Por Julio Ricardo Castaño Rueda
Sociedad Mariológica Colombiana
“A la madrugada se presentó otra
vez en el Templo y el pueblo acudía a él”. (Jn 8, 2)
La barriada guarda la herencia castellana de las grandes romerías
santafereñas: el saludo humilde a la Virgen de la Peña. Los peregrinos suben al
cerro de los Laches para vivir la santa misa dominical en un lugar sin tiempo.
El templo evolucionó de enramada montañera, a la orilla de un abismo, a
débil ermita de la Peña Vieja. Allí los vientos del Diego Largo lo derribaron
con el impulso del aliento paramuno.
Los abuelos y los ángeles bajaron las estatuas de la Sagrada Familia para
construirle una capilla digna. La edificación fue ampliada varias veces y
reparada según la economía de los patrones. Los devotos conservaron su linaje
histórico y vieron a un capellán alemán, el padre Struve, en una gestión
eclesial para trasformar el sitio en parroquia, la joya de la Arquidiócesis. El
esfuerzo tuvo un premio con el decreto de monumento nacional y por antonomasia
el de santuario mariano cuyo patronazgo ejerce desde 1685 sobre la urbe
capitalina.
Hoy un reducido rebaño de valientes es el hilo conductor de una bella
tradición colonial. Su acervo cultural es ignorado por la mayoría de los ciudadanos
porque en el colegio les inocularon amnesia patria.

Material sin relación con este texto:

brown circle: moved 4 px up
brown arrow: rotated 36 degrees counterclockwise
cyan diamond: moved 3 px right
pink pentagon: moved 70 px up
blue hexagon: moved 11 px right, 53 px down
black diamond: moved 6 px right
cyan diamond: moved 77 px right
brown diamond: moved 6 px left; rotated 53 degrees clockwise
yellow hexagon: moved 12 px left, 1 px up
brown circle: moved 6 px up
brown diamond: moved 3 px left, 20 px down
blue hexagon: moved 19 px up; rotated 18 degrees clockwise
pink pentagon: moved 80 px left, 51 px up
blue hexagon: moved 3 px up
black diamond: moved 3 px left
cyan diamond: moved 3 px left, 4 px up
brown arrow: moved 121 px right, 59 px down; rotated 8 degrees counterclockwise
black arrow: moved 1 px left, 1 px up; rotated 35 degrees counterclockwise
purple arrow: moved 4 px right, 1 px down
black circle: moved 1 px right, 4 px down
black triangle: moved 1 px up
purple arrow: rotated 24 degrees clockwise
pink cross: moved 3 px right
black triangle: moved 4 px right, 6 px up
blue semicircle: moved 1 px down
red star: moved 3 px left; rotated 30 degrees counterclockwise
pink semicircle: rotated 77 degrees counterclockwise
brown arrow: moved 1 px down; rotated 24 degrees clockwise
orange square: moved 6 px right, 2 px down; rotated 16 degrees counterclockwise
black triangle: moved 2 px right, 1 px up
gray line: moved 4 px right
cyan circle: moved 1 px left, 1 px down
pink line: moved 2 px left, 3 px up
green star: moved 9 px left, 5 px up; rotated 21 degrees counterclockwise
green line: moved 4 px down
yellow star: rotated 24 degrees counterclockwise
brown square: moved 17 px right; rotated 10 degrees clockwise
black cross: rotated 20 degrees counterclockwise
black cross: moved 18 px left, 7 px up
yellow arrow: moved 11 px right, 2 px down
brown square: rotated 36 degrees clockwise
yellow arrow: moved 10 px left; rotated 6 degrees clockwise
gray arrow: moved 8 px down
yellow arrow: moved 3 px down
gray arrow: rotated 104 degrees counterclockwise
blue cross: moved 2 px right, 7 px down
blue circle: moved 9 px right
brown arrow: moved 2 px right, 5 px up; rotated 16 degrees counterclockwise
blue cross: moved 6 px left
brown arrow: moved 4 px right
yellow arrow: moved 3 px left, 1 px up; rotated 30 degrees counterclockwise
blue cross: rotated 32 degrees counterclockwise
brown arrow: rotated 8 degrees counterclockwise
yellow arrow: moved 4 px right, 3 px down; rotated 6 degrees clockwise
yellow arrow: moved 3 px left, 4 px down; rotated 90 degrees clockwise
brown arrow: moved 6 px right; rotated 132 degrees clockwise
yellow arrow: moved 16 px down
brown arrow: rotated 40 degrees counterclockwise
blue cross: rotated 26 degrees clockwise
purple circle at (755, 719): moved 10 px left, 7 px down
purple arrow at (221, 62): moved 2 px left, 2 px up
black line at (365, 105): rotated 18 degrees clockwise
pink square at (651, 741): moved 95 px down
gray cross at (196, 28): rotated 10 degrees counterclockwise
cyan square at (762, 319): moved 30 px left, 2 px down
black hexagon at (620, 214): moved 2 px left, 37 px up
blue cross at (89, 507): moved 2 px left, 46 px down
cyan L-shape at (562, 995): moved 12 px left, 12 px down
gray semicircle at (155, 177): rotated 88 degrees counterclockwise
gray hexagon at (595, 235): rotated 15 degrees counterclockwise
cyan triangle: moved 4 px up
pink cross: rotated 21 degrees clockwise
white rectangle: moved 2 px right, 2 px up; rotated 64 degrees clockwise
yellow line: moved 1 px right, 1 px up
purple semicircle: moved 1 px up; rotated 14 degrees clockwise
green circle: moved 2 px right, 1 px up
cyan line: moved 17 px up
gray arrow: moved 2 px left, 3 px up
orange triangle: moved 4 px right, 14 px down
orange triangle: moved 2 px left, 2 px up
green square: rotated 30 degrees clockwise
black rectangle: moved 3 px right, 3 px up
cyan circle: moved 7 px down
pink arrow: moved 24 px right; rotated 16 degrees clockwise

¿Bastaría este resumen de silencios, grabados en el alma de la metrópoli,
para realizar una catequesis sobre la gracia celestial que habita en el
misterioso altar? El próximo año cumplirá 300 años de amor vigilante sobre un
Bogotá olvidadizo.
Una joya desconocida por la mayoría de los bogotanos. Ella sí nos conoce a todos y nos cuida.